» Passage provided
Behavioral Cloning

Behavioral Cloning Project

The goals / steps of this project are the following:

Use the simulator to collect data of good driving behavior
Build, a convolution neural network in Keras that predicts steering angles from images
Train and validate the model with a training and validation set
Test that the model successfully drives around track one without leaving the road
Summarize the results with a written report

Rubric Points

Source

Files Submitted & Code Quality

1. Submission includes all required files and can be used to run the simulator in autonomous mode

My project includes the following files:

model.py containing the script to create and train the model
drive.py for driving the car in autonomous mode
model.h5 containing a trained convolution neural network
writeup_report.md summarizing the results

2. Submission includes functional code

Using the Udacity provided simulator and my drive.py file, the car can be driven autonomously around the track by executing

python drive.py model.h5

3. Submission code is usable and readable

The model.py file contains the code for training and saving the convolution neural network. The file shows the pipeline I used for training and validating the model, and it contains comments to explain how the code works.

» Extracted entries
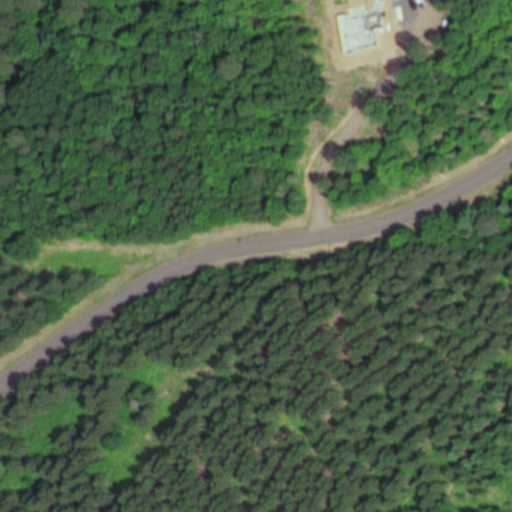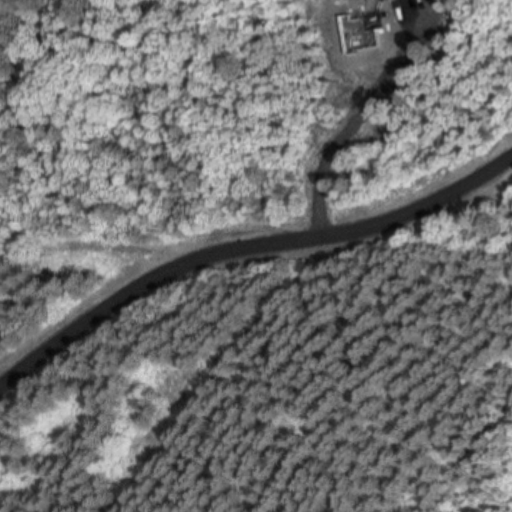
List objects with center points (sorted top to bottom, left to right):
road: (245, 253)
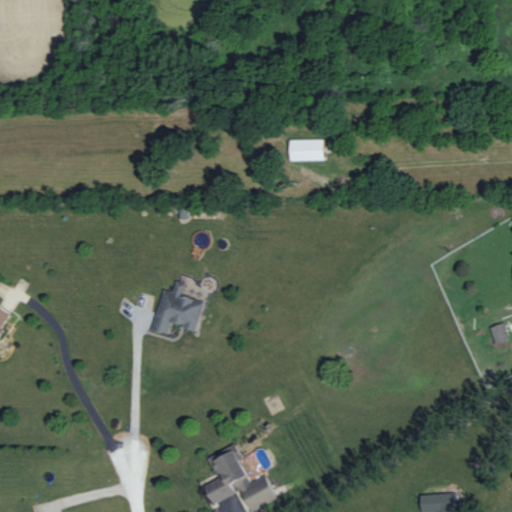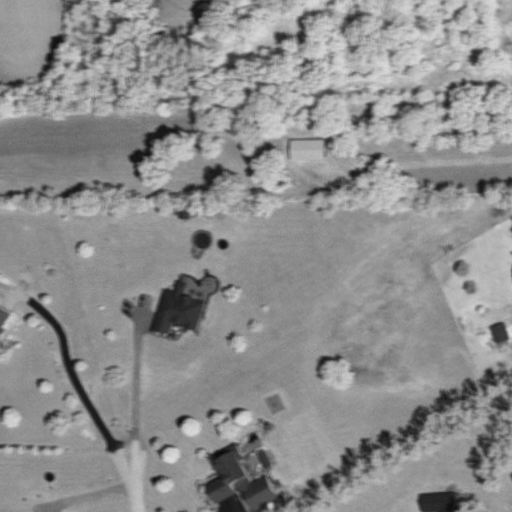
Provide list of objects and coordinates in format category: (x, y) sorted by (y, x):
building: (310, 148)
building: (179, 308)
building: (4, 318)
building: (502, 331)
road: (70, 369)
road: (133, 381)
road: (133, 484)
road: (84, 497)
building: (440, 502)
road: (231, 507)
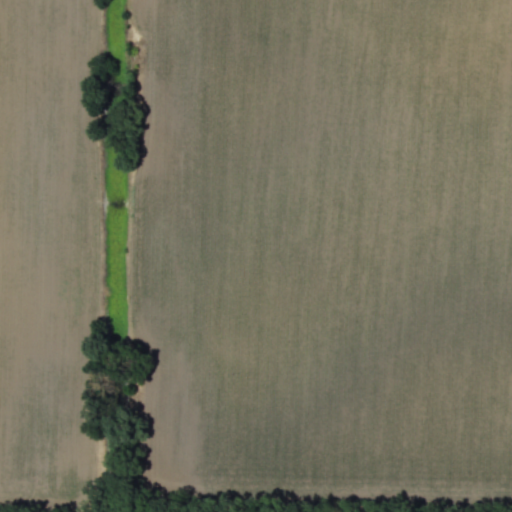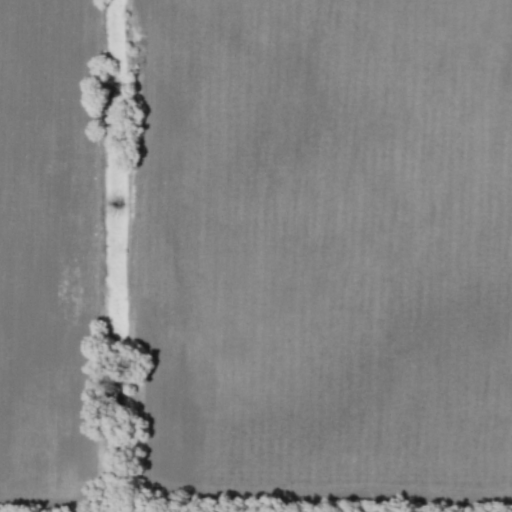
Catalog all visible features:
crop: (256, 245)
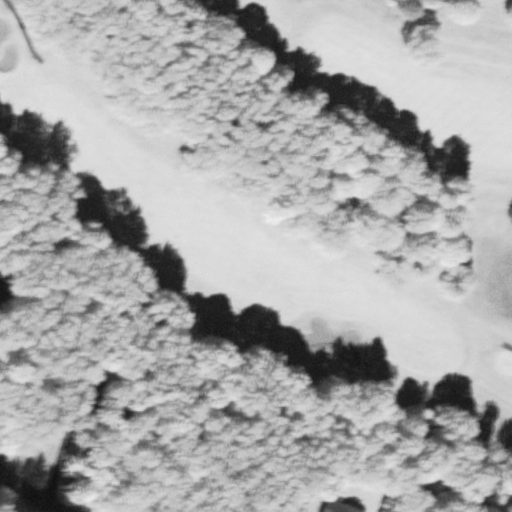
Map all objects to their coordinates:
park: (289, 198)
road: (34, 494)
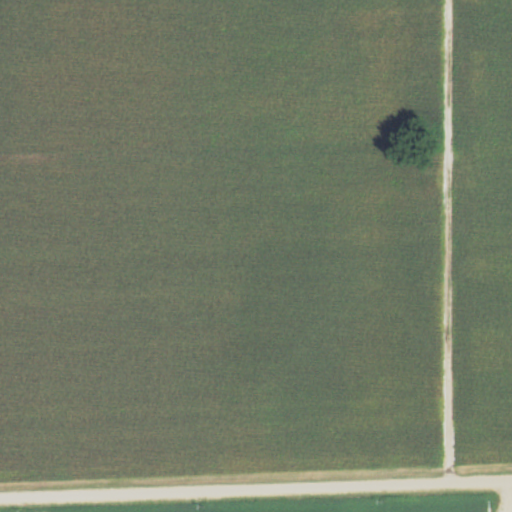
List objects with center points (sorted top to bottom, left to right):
road: (256, 488)
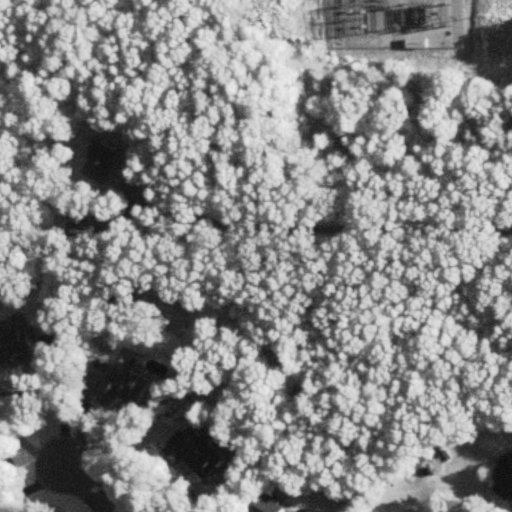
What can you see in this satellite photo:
building: (417, 45)
building: (105, 162)
building: (81, 218)
road: (327, 231)
building: (16, 346)
building: (124, 388)
road: (63, 412)
road: (33, 449)
building: (197, 455)
road: (35, 485)
building: (506, 486)
road: (91, 491)
building: (268, 507)
road: (110, 511)
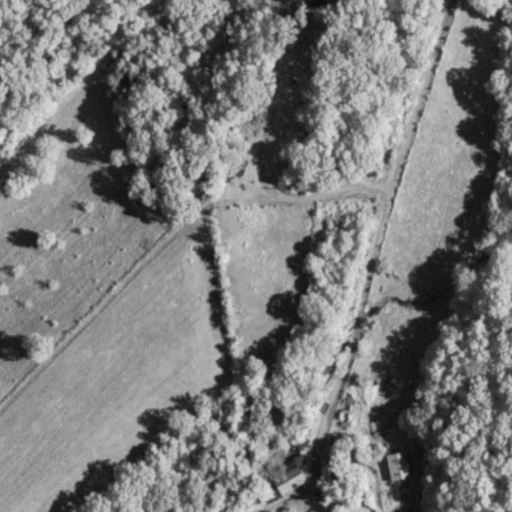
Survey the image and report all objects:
road: (368, 254)
building: (395, 463)
building: (285, 475)
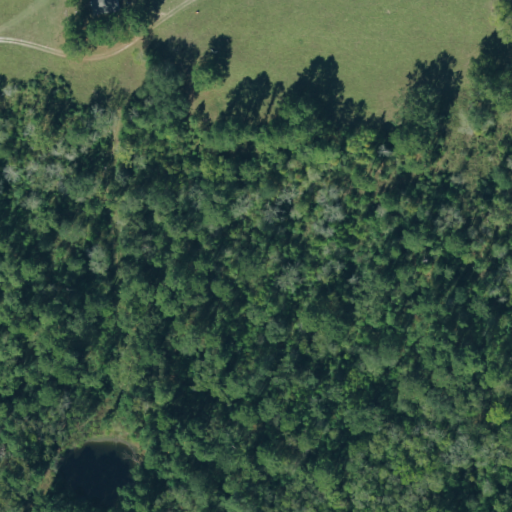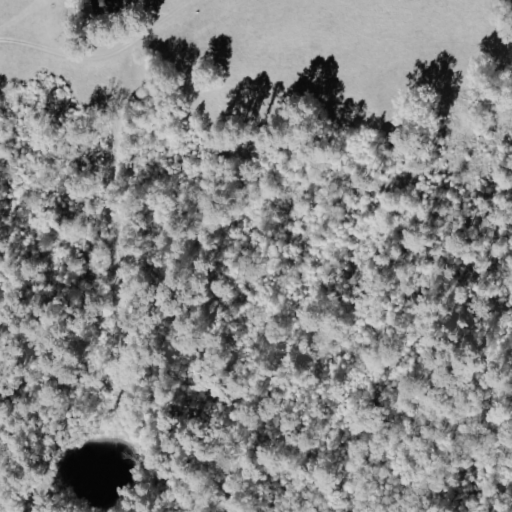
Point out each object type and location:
road: (245, 0)
building: (105, 5)
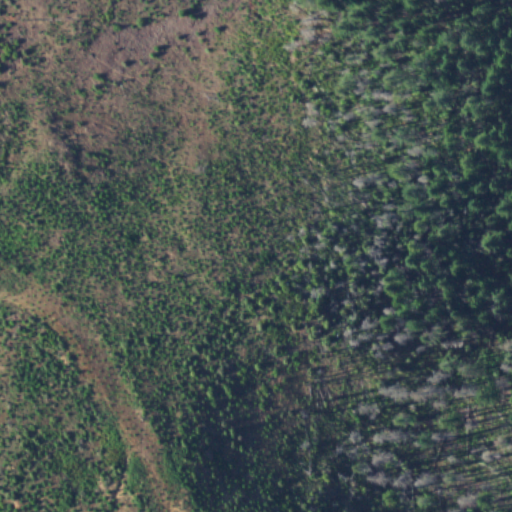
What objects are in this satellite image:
road: (97, 383)
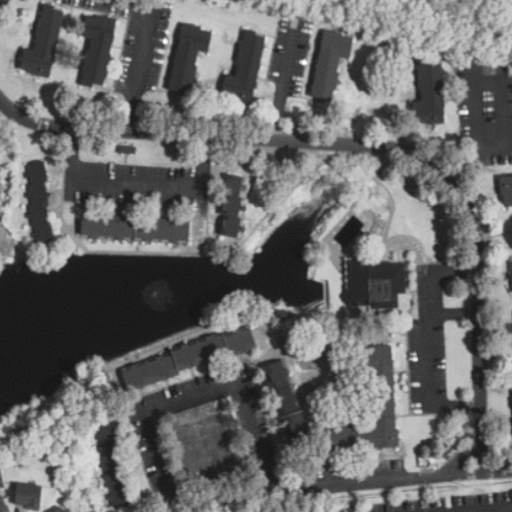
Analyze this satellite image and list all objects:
park: (412, 20)
building: (43, 43)
building: (44, 43)
building: (97, 48)
building: (97, 50)
building: (188, 57)
building: (188, 57)
building: (329, 63)
building: (330, 65)
building: (246, 68)
building: (245, 69)
road: (135, 71)
road: (483, 77)
road: (282, 84)
building: (429, 92)
building: (430, 92)
road: (330, 142)
building: (127, 150)
road: (134, 186)
building: (506, 189)
building: (506, 191)
building: (40, 204)
building: (39, 205)
building: (232, 205)
building: (232, 206)
building: (135, 227)
building: (136, 229)
building: (511, 272)
building: (376, 284)
building: (378, 284)
road: (431, 289)
building: (284, 317)
road: (493, 332)
road: (431, 337)
building: (191, 356)
building: (193, 358)
building: (511, 383)
building: (285, 401)
building: (287, 402)
building: (372, 407)
building: (374, 407)
road: (154, 409)
building: (41, 454)
building: (112, 466)
building: (113, 467)
road: (394, 477)
building: (28, 495)
building: (31, 497)
building: (3, 505)
building: (3, 505)
road: (457, 506)
road: (487, 508)
building: (59, 509)
building: (62, 510)
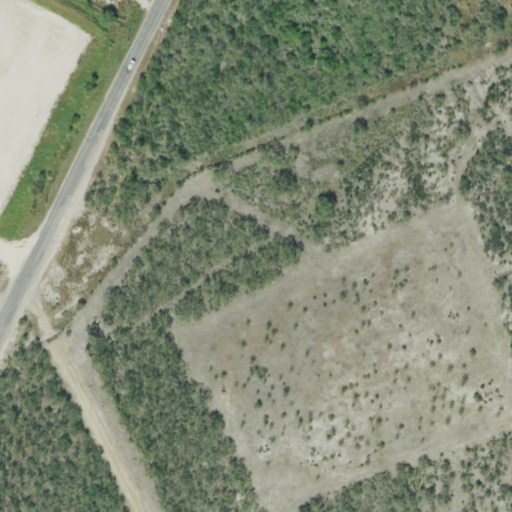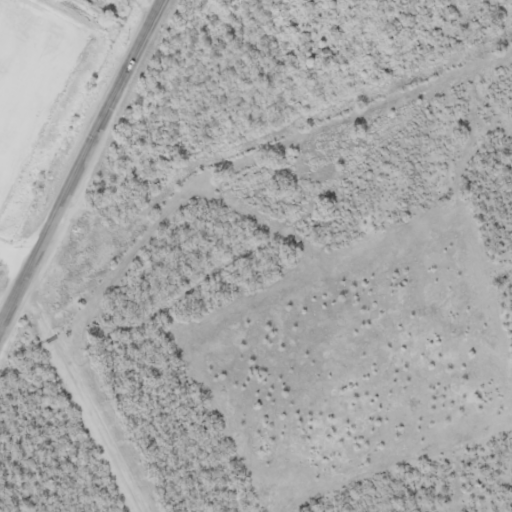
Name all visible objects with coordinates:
road: (84, 172)
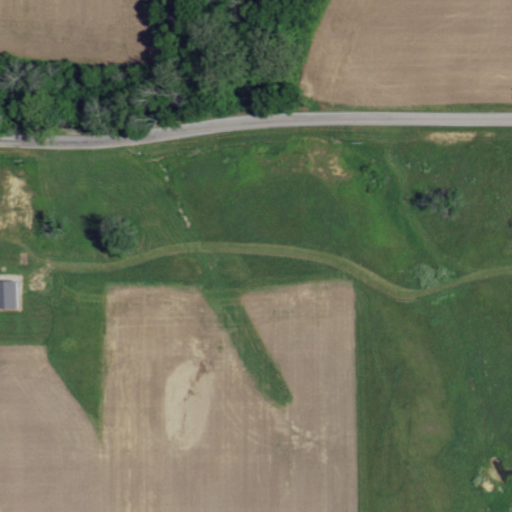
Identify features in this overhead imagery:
road: (255, 121)
building: (16, 296)
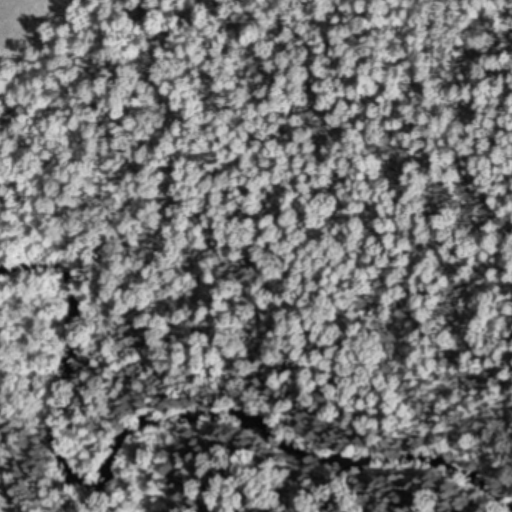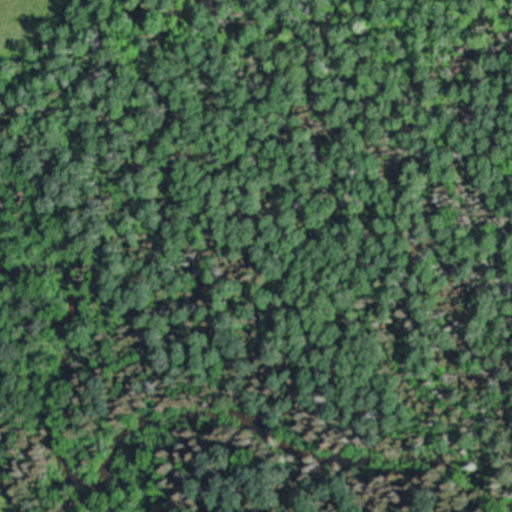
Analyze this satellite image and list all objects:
river: (185, 446)
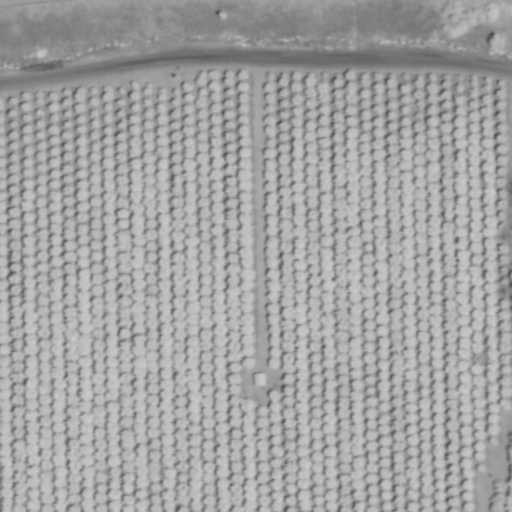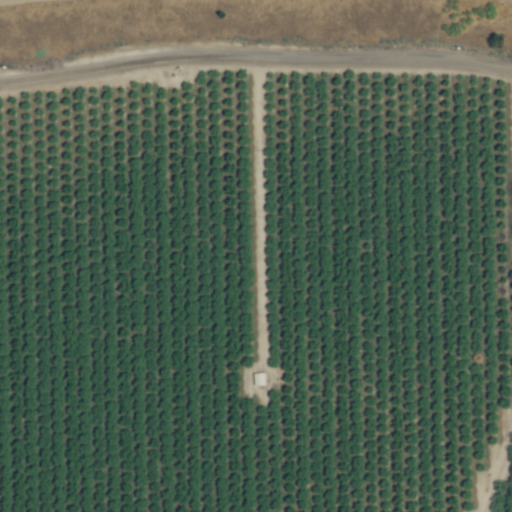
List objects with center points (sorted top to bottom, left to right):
road: (255, 53)
crop: (256, 256)
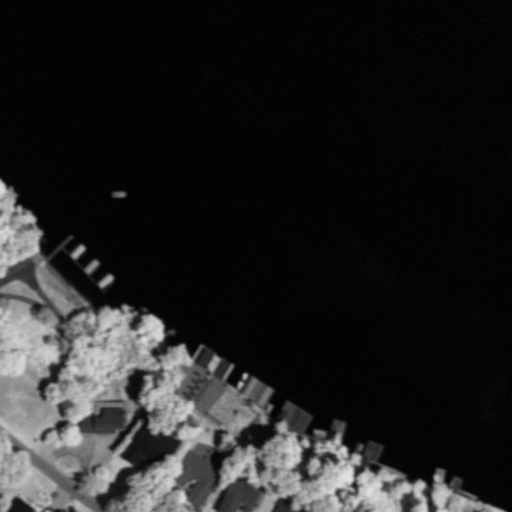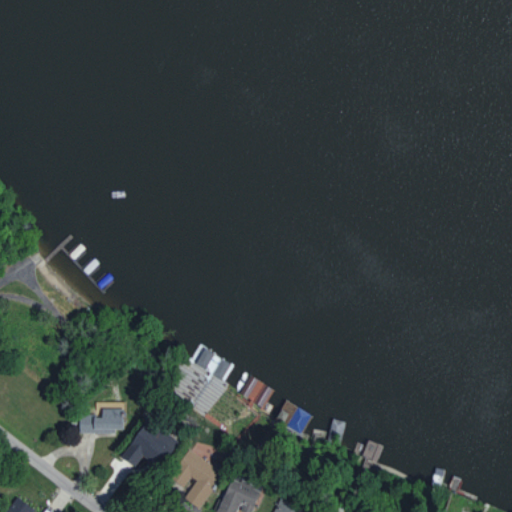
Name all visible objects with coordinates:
river: (498, 1)
building: (202, 357)
building: (291, 415)
building: (100, 421)
building: (146, 448)
road: (49, 473)
building: (193, 475)
building: (234, 496)
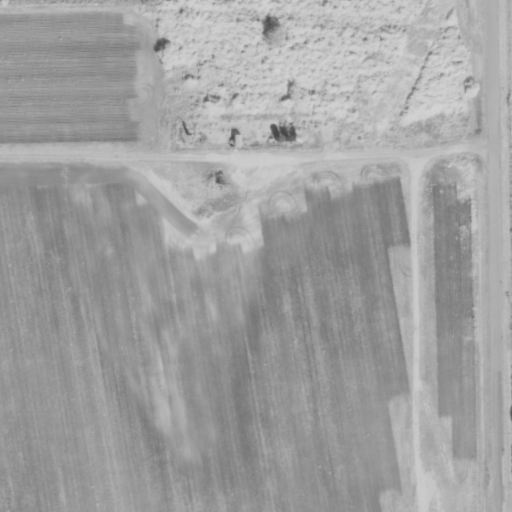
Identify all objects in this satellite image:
road: (497, 255)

» Required actions
**A)** In the behavioral cloning writeup, which file contains the trained convolution neural network?
**B)** Proceed with the behavioral cloning writeup, picking up right after its last sentence.

» Expected answers
**A)** model.h5

**B)**
Model Architecture and Training Strategy

1. An appropriate model architecture has been employed

The model used had one convolutional layer with max-pooling followed by a fully connected layer. Image cropping and normalization layers were added to the beginning using Keras lambda layers.

2. Attempts to reduce overfitting in the model

The model contains a dropout layer in order to reduce overfitting (model.py lines 112).

The model was tested by running it through the simulator and ensuring that the vehicle could stay on the track.

3. Model parameter tuning

The model used an adam optimizer, so the learning rate was not tuned manually (model.py line 173).

4. Appropriate training data

I trained my models on a combination of normal driving, recovery maneuvers and extra data for specific, tricky situations. I augmented the data set by mirroring all images (and the labeled steering input).

Model Architecture and Training Strategy

1. Solution Design Approach

I wanted to start by using transfer learning using one of the models included in Keras. Out of the models in that list, only a handful were available in the Keras vesion installed in the Udacity workspace.

MobileNet

I wanted to try a smaller model, so I started with the 4 million parameter MobileNet model. It had the limitation that it required a square shaped input in order to use the imagenet weights. So I made an attempt to use the network architecture but to train the weights from scratch.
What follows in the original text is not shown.